Relation of coronary calcium scoring with cardiovascular events in patients with diabetes: The CLARIFY Registry

Introduction

Coronary artery calcium (CAC) scoring is not routinely performed in patients with diabetes based on an existing class I indication for statin therapy in these patients. However, CAC scoring may improve risk classification and prediction of atherosclerotic cardiovascular disease (ASCVD) events beyond risk scores in asymptomatic individuals with prediabetes and diabetes, warranting CAC assessment in this population. The routine availability through provision of no-charge CAC as an alternative to routine probabilistic risk scores may improve utilization of preventive therapies especially in traditionally underserved populations.

Methods

Prospective observational study in a large health system offering no-charge CAC scoring for primary prevention risk prediction with available glycosylated hemoglobin (HbA1c) measurements between June 2015 and March 2019 were divided according to no diabetes (HbA1c <5.7 %), prediabetes (HbA1c 5.7 %–6.4 %), or diabetes (HbA1c ≥ 6.5 % or charted history) and followed for major adverse cardiovascular events [myocardial infarction, stroke, death (MACE) or coronary revascularization]. Patient characteristics, health history, laboratory data, and statin prescription rates were measured at baseline and at one year after CAC scoring.

Results

A total of 12,194 subjects with available HbA1c underwent CAC scoring during the study period (6462 diabetes, 2062 prediabetes, and 3670 without diabetes).

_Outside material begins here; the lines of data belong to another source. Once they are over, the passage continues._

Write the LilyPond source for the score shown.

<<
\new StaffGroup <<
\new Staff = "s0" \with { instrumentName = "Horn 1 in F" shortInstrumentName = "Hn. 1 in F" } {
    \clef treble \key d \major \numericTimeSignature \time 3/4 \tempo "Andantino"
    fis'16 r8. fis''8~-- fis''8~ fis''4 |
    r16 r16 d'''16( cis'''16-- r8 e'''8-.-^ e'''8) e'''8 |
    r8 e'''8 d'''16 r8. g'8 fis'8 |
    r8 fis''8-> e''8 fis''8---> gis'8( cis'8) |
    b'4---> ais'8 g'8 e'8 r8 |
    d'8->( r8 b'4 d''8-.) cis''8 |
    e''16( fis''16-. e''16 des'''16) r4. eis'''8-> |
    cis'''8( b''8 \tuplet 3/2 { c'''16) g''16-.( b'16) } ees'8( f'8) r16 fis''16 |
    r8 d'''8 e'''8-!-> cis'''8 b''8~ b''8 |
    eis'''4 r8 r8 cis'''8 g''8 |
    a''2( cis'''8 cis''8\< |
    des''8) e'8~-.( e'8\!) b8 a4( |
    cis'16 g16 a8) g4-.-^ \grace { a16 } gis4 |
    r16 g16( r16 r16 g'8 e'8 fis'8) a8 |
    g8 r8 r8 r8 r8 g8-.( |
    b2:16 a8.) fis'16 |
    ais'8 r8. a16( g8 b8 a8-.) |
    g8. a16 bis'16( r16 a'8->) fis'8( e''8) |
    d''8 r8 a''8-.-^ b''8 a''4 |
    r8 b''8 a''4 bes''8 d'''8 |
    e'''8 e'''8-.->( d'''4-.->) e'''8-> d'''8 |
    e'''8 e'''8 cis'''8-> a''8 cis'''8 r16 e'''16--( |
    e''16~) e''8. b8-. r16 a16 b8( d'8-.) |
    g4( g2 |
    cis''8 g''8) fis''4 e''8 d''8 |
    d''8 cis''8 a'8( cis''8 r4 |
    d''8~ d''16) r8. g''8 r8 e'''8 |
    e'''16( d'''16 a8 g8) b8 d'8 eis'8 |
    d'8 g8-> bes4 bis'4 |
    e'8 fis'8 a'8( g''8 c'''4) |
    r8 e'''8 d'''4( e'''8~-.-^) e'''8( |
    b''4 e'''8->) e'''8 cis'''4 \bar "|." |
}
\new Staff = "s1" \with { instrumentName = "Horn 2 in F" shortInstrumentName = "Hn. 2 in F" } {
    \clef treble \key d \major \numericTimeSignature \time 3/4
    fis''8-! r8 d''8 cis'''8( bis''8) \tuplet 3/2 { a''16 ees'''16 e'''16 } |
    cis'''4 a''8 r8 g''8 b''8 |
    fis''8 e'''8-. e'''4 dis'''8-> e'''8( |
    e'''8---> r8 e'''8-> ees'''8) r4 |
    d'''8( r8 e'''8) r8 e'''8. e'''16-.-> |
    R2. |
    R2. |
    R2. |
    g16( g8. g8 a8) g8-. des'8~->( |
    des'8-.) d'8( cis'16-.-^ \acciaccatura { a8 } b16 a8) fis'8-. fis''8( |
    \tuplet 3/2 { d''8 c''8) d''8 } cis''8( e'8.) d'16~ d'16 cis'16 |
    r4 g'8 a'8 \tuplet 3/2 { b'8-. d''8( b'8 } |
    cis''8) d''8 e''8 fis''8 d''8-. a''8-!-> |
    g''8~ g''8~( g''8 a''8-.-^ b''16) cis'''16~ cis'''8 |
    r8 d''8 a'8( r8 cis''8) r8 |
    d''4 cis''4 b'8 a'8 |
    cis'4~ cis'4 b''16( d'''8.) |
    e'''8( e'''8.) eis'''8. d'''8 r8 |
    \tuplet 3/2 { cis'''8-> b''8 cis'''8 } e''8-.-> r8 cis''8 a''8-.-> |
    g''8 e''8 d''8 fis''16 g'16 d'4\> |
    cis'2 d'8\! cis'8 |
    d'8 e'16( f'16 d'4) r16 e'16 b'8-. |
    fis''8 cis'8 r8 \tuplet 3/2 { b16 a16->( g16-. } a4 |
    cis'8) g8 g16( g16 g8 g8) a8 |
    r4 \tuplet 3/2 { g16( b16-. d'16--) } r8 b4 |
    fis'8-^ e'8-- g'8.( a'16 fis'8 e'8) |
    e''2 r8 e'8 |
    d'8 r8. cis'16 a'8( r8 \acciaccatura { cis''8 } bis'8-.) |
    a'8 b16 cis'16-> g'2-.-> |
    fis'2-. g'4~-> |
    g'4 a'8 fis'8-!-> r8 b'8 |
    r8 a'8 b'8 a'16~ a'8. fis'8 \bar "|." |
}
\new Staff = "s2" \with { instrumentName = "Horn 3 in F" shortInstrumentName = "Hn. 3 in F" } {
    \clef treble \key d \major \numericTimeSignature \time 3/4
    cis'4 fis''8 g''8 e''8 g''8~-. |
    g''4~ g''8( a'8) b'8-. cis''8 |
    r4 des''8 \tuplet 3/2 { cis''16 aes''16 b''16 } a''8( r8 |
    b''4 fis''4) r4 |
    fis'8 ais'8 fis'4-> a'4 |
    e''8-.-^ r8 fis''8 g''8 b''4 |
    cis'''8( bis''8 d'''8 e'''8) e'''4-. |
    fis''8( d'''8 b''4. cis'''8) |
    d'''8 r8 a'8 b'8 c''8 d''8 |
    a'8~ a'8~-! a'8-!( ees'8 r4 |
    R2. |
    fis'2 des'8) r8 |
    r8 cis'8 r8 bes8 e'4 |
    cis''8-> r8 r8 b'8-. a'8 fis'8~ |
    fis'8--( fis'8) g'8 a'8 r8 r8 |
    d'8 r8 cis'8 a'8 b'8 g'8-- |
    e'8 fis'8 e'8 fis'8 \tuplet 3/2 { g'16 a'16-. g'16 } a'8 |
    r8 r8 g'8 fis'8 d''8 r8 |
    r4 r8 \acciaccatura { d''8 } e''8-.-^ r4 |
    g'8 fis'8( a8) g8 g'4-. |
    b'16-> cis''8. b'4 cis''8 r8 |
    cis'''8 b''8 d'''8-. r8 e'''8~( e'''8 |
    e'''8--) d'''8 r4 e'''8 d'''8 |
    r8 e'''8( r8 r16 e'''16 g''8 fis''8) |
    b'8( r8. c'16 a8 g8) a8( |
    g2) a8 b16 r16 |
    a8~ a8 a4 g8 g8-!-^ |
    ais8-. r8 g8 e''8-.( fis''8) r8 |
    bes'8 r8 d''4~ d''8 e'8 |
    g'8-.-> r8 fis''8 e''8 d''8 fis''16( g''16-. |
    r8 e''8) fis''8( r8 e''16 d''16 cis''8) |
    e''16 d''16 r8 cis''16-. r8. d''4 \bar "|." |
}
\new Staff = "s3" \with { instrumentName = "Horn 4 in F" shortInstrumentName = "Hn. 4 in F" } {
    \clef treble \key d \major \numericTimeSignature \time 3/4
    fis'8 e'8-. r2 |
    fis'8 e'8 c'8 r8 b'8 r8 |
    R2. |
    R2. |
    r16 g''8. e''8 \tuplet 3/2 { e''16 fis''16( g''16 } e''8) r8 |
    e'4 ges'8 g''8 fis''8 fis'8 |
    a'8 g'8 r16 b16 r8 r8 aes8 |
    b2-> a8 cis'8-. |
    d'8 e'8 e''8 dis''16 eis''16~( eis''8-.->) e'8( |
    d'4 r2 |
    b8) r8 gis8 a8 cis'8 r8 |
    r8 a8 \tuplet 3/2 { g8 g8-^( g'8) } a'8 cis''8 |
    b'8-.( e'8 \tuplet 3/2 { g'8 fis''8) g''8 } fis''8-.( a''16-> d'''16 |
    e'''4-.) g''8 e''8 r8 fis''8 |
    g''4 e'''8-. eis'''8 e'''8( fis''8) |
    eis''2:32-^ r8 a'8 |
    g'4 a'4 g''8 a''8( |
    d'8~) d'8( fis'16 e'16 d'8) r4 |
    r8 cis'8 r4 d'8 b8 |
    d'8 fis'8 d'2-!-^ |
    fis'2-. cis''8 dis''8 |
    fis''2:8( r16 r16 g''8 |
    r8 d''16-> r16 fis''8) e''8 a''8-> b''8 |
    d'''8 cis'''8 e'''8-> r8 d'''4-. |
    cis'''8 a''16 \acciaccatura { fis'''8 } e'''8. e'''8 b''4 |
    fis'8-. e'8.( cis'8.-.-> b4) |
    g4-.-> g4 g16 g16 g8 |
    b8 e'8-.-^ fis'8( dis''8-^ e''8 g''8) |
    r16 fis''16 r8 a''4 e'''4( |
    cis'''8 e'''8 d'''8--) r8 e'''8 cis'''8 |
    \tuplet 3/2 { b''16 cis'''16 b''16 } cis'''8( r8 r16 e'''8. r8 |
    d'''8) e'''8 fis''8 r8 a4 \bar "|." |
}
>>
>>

At a median follow-up of 1.2 years, there were 458 MACE events (71 patients without diabetes, 66 patients with prediabetes, and 321 patients with diabetes). Among patients with diabetes or prediabetes, increased CAC was associated with MACE (HR 1.38 [1.26–1.51], p < 0.001) and MACE or revascularization (HR 1.70 [1.57–1.85], p < 0.001). In patients with diabetes, CAC category was associated with greater statin initiation (89.6 % for CAC≥400 vs 60.1 % for CAC = 0, p < 0.001) and high intensity statin initiation (42.2 % for CAC≥400 vs 16.8 % for CAC = 0, p < 0.001) at one year post CAC scoring. Patients with diabetes had greater reductions in systolic blood pressure, LDL-C, total cholesterol, and triglycerides from baseline with a CAC ≥400 compared to a lower CAC category (p = 0.007).

Conclusions

CAC burden is associated with ASCVD risk in patients with diabetes. CAC scoring increases statin prescriptions and reduces ASCVD risk in patients with diabetes, potentially warranting routine CAC assessment in this population.